** Opening Extracted records block **
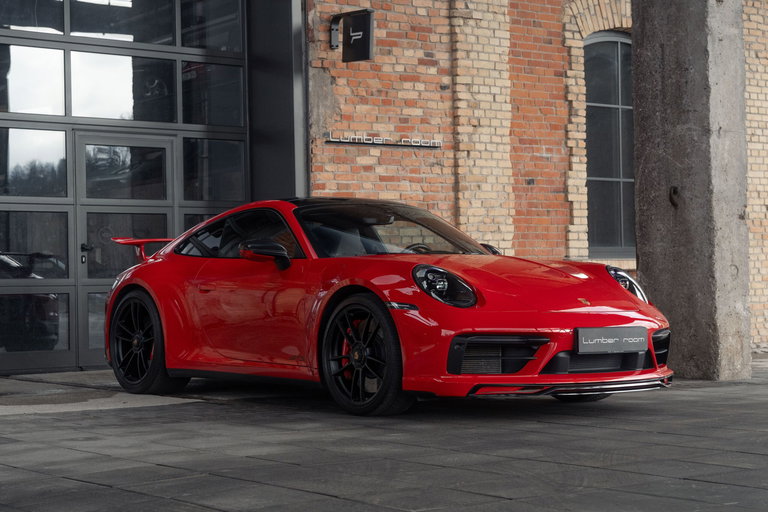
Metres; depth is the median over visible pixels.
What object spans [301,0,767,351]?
brick building
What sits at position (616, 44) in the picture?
arched window
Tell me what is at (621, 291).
red sports car
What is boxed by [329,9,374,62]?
sign
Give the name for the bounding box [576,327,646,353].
license plate
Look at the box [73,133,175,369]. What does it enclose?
door
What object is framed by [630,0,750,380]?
concrete pillar
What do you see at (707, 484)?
pavement
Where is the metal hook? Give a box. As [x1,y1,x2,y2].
[668,186,679,206]
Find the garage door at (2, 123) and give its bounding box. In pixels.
[0,0,244,372]
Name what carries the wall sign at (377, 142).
attached to the brick building
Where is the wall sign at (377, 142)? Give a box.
[325,133,441,147]
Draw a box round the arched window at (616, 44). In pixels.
[584,30,635,259]
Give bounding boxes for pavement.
[0,352,767,511]
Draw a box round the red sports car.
[100,198,673,414]
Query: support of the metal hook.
attached to the concrete pillar
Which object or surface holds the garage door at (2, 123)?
in the brick building
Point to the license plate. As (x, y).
(591, 342)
** Closing Extracted records block **
• [Prompt]:
Please output all the data exactly as given, with the pictures omitted.

• [Written response]:
Metres; depth is the median over visible pixels.
What object spans [301,0,767,351]?
brick building
What sits at position (616, 44) in the picture?
arched window
Tell me what is at (621, 291).
red sports car
What is boxed by [329,9,374,62]?
sign
Give the name for the bounding box [576,327,646,353].
license plate
Look at the box [73,133,175,369]. What does it enclose?
door
What object is framed by [630,0,750,380]?
concrete pillar
What do you see at (707, 484)?
pavement
Where is the metal hook? Give a box. As [x1,y1,x2,y2].
[668,186,679,206]
Find the garage door at (2, 123) and give its bounding box. In pixels.
[0,0,244,372]
Name what carries the wall sign at (377, 142).
attached to the brick building
Where is the wall sign at (377, 142)? Give a box.
[325,133,441,147]
Draw a box round the arched window at (616, 44). In pixels.
[584,30,635,259]
Give bounding boxes for pavement.
[0,352,767,511]
Draw a box round the red sports car.
[100,198,673,414]
Query: support of the metal hook.
attached to the concrete pillar
Which object or surface holds the garage door at (2, 123)?
in the brick building
Point to the license plate. As (x, y).
(591, 342)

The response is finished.